There is also Seshat (Sashet, Sesheta), meaning 'female scribe', was seen as the goddess of writing, historical records, accounting and mathematics, measurement and architecture to the ancient Egyptians. She was depicted as a woman wearing a panther-skin dress (the garb of the funerary stm priests) and a headdress that was also her hieroglyph, which may represent either a stylized flower or seven pointed star on a standard that is beneath a set of down-turned horns. (The horns may have originally been a crescent, linking Seshat to the moon and hence to her spouse, the moon god of writing and knowledge, Thoth.)
He was associated by the Egyptians with speech, literature, arts, learning. He, too, was a measurer and recorder of time, as was Seshat. Believed to be the author of the spells in the Book of the Dead, he was a helper (and punisher) of the deceased as they try to enter the underworld. In this role, his wife was Ma'at, the personification of order, who was weighed against the heart of the dead to see if they followed ma'at during their life.
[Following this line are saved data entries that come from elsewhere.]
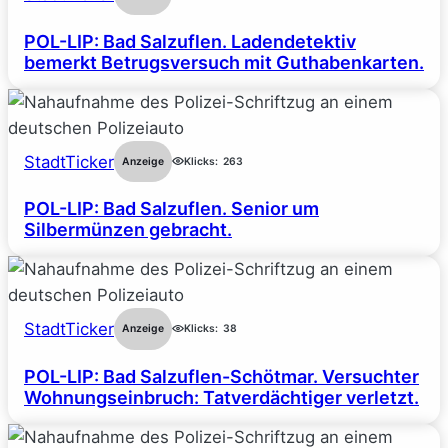
POL-LIP: Bad Salzuflen. Ladendetektiv
bemerkt Betrugsversuch mit Guthabenkarten.
StadtTicker
Anzeige
Klicks:
263
POL-LIP: Bad Salzuflen. Senior um
Silbermünzen gebracht.
StadtTicker
Anzeige
Klicks:
38
POL-LIP: Bad Salzuflen-Schötmar. Versuchter
Wohnungseinbruch: Tatverdächtiger verletzt.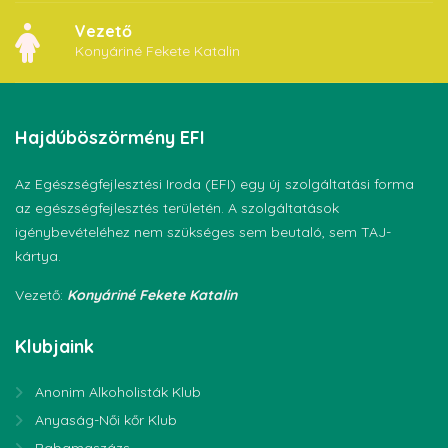
Vezető
Konyáriné Fekete Katalin
Hajdúböszörmény
EFI
Az Egészségfejlesztési Iroda (EFI) egy új szolgáltatási forma
az egészségfejlesztés területén. A szolgáltatások
igénybevételéhez nem szükséges sem beutaló, sem TAJ-
kártya.
Vezető:
Konyáriné Fekete Katalin
Klubjaink
Anonim Alkoholisták Klub
Anyaság-Női kőr Klub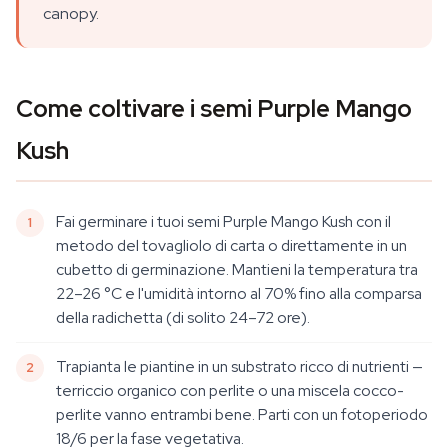
canopy.
Come coltivare i semi Purple Mango
Kush
Fai germinare i tuoi semi Purple Mango Kush con il
metodo del tovagliolo di carta o direttamente in un
cubetto di germinazione. Mantieni la temperatura tra
22–26 °C e l'umidità intorno al 70% fino alla comparsa
della radichetta (di solito 24–72 ore).
Trapianta le piantine in un substrato ricco di nutrienti —
terriccio organico con perlite o una miscela cocco-
perlite vanno entrambi bene. Parti con un fotoperiodo
18/6 per la fase vegetativa.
He could also be equated as the Logos (Word) of God in similiar role that Jesus would later come to represent. He is also associated with magic and Heka, the magical powers of Thoth were so great, that the Egyptians had tales of a 'Book of Thoth', which would allow a person who read the sacred book to become the most powerful magician in the world. The Book which "the god of wisdom wrote with his own hand" was, though, a deadly book that brought nothing but pain and tragedy to those that read it, despite finding out about the "secrets of the gods themselves" and "all that is hidden in the stars". The book of Thoth is supposed to be hidden in the Hall of Records which Edgar Cayce thought was beneath the Sphinx.
Thoth as Creator
Thoth's centre of worshiped was at Khmunu (Hermopolis) in Upper Egypt, where he was the creator god, in Ibis form, who laid the World Egg. The sound of his song was thought to have created four frog gods and snake goddesses who continued Thoth's song, helping the sun journey across the sky.
Titles of Thoth
He was the 'One who Made Calculations Concerning the Heavens, the Stars and the Earth', the 'Reckoner of Times and of Seasons', the one who 'Measured out the Heavens and Planned the Earth'. He was 'He who Balances', the 'God of the Equilibrium' and 'Master of the Balance'. 'The Lord of the Divine Body', 'Scribe of the Company of the Gods', the 'Voice of Ra', the 'Author of Every Work on Every Branch of Knowledge, Both Human and Divine', he who understood 'all that is hidden under the heavenly vault'. Thoth was not just a scribe and friend to the gods, but central to order - ma'at - both in Egypt and in the Duat. He was 'He who Reckons the Heavens, the Counter of the Stars and the Measurer of the Earth'.